En 1998,
Marvel confie à
Joe Quesada et
Jimmy Palmiotti le lancement du label
Marvel Knights, censé relancer les ventes de séries en berne comme Daredevil, les Inhumains, Black Panther ou le Punisher. Tout en assurant la ligne éditoriale de la collection, le duo décide d’œuvrer sur la série Daredevil, respectivement au dessin et à l’encrage, tandis qu’il confie le scénario à leur ami
Kevin Smith, réalisateur des films
Clerks et
Dogma. Le moins que l’on puisse dire aujourd'hui de toute cette opération, c’est qu’elle fut une belle réussite, à tel point que son succès propulsa
Joe Quesada au poste de rédacteur en chef de
Marvel en 2000.
Mais revenons plus particulièrement au relaunch de l’homme sans peur avec
«Sous l’Aile du Diable» (Guardian Devil en Vo), soit les huit premiers numéros de ce Daredevil V. 2.
Largué une fois de plus par Karen Page, l’amour de sa vie, c’est à l’église et en pleine confession que nous retrouvons un Matt Murdock en proie à la dépression. Une séance bien vite écourtée cela dit puisque ses hyper-sens le poussent à s’éclipser pour voler à la rescousse d’une adolescente et d’un bébé pourchassés dans une rue voisine. Stoppant les criminels mais perdant la trace de la jeune fille, il ne lui faudra guère attendre longtemps avant qu’elle ne se présente d’elle-même à son cabinet d’avocat, accompagnée de celui qu’elle déclare être son enfant. Elle révèle également à Matt qu’elle connait sa double identité et lui tient un discours étonnant avant de lui confier sa progéniture et de disparaitre.


« L’ange m’a dit que vous étiez Daredevil. »
« Il vous arrive de lire la Bible ?
Le Rédempteur viendra sauver les bons et punir les mauvais. Cet enfant est le Rédempteur. Il jugera les hommes dans trente ans. Vous devez le protéger contre ceux qui nous traquent. »
« Aidez-nous Mr Murdock. L’ange m’a dit que vous étiez bon. »

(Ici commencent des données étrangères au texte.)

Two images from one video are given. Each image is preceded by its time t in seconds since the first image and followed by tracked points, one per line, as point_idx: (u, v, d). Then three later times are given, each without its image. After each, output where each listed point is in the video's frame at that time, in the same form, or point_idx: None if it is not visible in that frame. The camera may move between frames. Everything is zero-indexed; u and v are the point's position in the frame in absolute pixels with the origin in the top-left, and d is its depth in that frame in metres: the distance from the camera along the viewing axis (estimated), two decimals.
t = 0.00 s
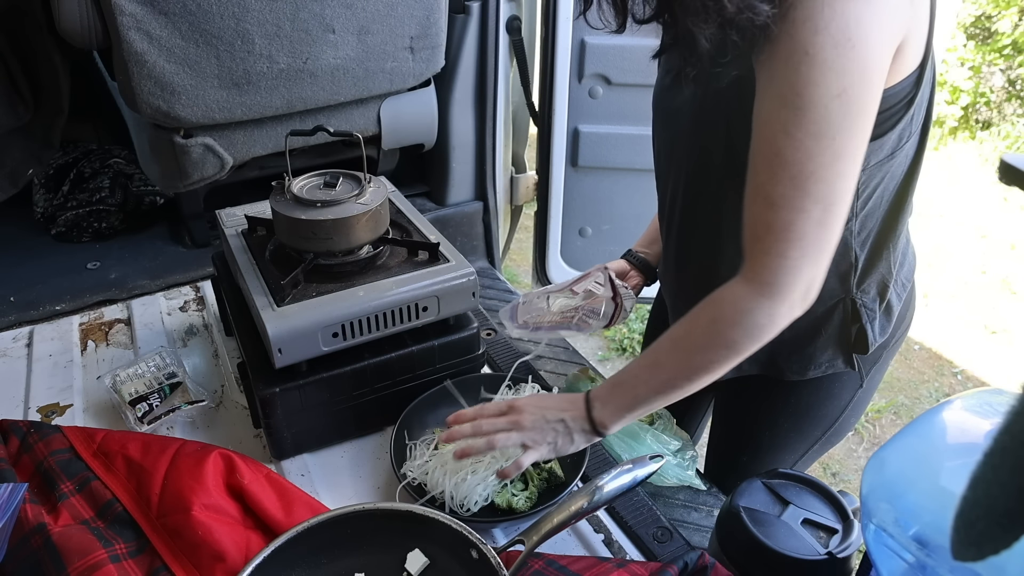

Matt se retrouve donc bien malgré lui obligé de jouer les nounous tout en enquêtant sur cette histoire mais un vieil homme se présente alors lui aussi à son cabinet et lui donne un tout autre son de cloche.
« On vous a confié un rouage de la machination qui précipitera la fin du monde. Le nouveau-né.
Je comprends votre réticence à admettre ce que je vous dis, Matthew. Cependant, j’ai bien peur de ne pas avoir le temps de m’étendre davantage.
Pour résumer, mon organisation trouve de très mauvais goût que l’antéchrist ait été confié à un homme qui revêt parfois … un habit de diable. »
« Le mal souillant tout ce qu’il touche, vous mettez vos proches en danger. »
Il n’en fallait pas plus pour déboussoler Murdock, d’autant plus que la mise en garde du vieil homme ne tarde pas à prendre forme avec, entre autres choses, le retour d’une Karen Page effondrée qui lui annonce sa séropositivité. Complètement perdu, attaqué et plus parano que jamais, Daredevil ira même jusqu’à tenter de supprimer le nourrisson et n’hésitera pas à agresser son amie Natasha Romanoff.
C’est donc dans cette ambiance complètement folle que
Kevin Smith mène un récit des plus haletant, à la narration et aux dialogues très réussis, qui ne laissera pas l’univers du diable de Hell’s Kitchen indemne. Seul le dénouement rationnel de toute l’intrigue pourra décevoir après toutes ces envolées bibliques, le scénariste se jouant autant de son personnage que du lecteur au final. Mention spéciale pour le grand
Joe Quesada qui illustre ces huit épisodes (à une époque où l’annonce d’un numéro réalisé par ses soins devient un évènement, cela fait bizarre) avec un trait encore très cartoony qui m’a beaucoup rappelé les prestations de
Greg Capullo et
Tony S. Daniel sur la série
Spawn. Un vrai bonheur !
Vous pouvez retrouver
Daredevil Sous l’Aile du Diable en vous procurant le Marvel Select du même nom, disponible dans toutes les bonnes crémeries pour environ 16 euros. A noter que la version Marvel Deluxe (format over-size, couverture dure) se trouve elle aussi toujours dans le commerce et qu’elle est bien plus volumineuse puisqu’elle comprend également les numéros 9 à 15 qui couvrent un nouvel arc écrit par
David Mack. Un format plus grand, plus gros et plus beau mais bien évidemment plus cher puisqu’il vous en coûtera environ 28 euros.
Et enfin, bien que ce ne soit pas une obligation, je conseille vivement la lecture de
Daredevil Born Again avant de lire
Sous l’Aile du Diable étant donné les liens assez étroits que peuvent entretenir les deux œuvres.